Like most combat-oriented action games, the environments in Knights Contract are little more than window dressing, but this is some excellent window dressing. The first chapters take place in a plague-stricken village, and the entire area looks pulpy and diseased, as if the town itself were infected. Later stages include a dilapidated castle tangled in webs of rain-soaked hair, and a mountain wreathed in the ethereal flames of magical energy. In an unfortunately common habit for action games, players are forced to revisit old areas, but on the second visit they are imbued with a look of ashy disintegration that keeps them from feeling entirely redundant. The graphics here aren't the most technically impressive, but there's a real heart to to the visuals that deserves recognition.
At this point Knights Contract sounds pretty great, and it would be if the game wasn't so intent on sabotaging itself. Frankly, this title possesses some of the most malicious Quicktime Events (QTEs) I've ever seen in a game.
Each boss fight culminates with a series of button presses that must be executed perfectly to finish the encounter; one mistake revives the boss with a significant amount of health. Even after learning a QTE sequence by heart through repetition, I still found myself flubbing on them due to their strict timing, and I consider myself to have somewhat decent reflexes. I imagine there is a significant number of gamers who could simply never nail these required QTEs, and that's just bad design.
These QTEs are made even worse in the context of boss battles that include instant death. The sole exception to Heinrich's immortality is that all-too-familiar bane of video game heroes, falling down a hole. This isn't much of an issue during normal play, but boss fights are another matter. One particular mid-game boss took over twenty attempts due almost entirely to instant deaths.

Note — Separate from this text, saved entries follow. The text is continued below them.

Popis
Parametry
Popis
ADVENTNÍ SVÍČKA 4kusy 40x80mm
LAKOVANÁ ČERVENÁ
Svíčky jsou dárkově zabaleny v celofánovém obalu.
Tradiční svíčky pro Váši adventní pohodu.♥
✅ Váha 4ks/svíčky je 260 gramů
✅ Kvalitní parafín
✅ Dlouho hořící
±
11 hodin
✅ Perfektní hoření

The frustration from dying instantly becomes exponentially magnified when said instant death occurs immediately after failing one of the game's hateful QTEs. As bad as this sounds, it gets even worse in the game's final battles, where QTE failure itself becomes a cause of instant death. Of course, the deadly pits are still there too. It is no exaggeration when I say that several times I went from blithely enjoying the game to abhorring it.
Knights Contract reminds me of that friend from high school—I think maybe every guy might've had one like this growing up—who was way too into wrestling. For the most part he was a great guy, except for the times when he'd decide that a casual conversation was a perfect opportunity to throw me into an inescapable armbar, on which occasion I found myself wishing he was a dead person.
When I told people they would have to know him to understand why I remained his friend, they would nod knowingly, aware that human beings are complex and multifaceted, often possessing assets that redeem their flaws. Knights Contract isn't a human being. It's data burned onto a disc. When I tell people that they need to get to know the game before understanding why I put up with profanity inducing bossfights, and all I get in return is a blank stare, I can't really blame them.
Disclosures: This game was obtained via retail store and reviewed on the PS3. Approximately 20 hours of play was devoted to single-player mode (completed 1 time). There are no multiplayer modes.
Parents: According to the ESRB, this game contains blood and gore, intense violence, language, and nudity. All of these are present and accounted for in copious amounts. The M rating is well-deserved.
Deaf & Hard of Hearing: The biggest problem for hard of hearing gamers will likely be keeping track of Gretchen when she's offscreen. I found myself listening for the audio cues of enemy attacks to tell if Gretchen was being harassed because—for whatever reason—I repeatedly failed to notice any changes in the health bar until it was almost too late. Otherwise, the game does a good job of displaying all relevant info, including those devilish QTEs. All dialogue is subtitled as well.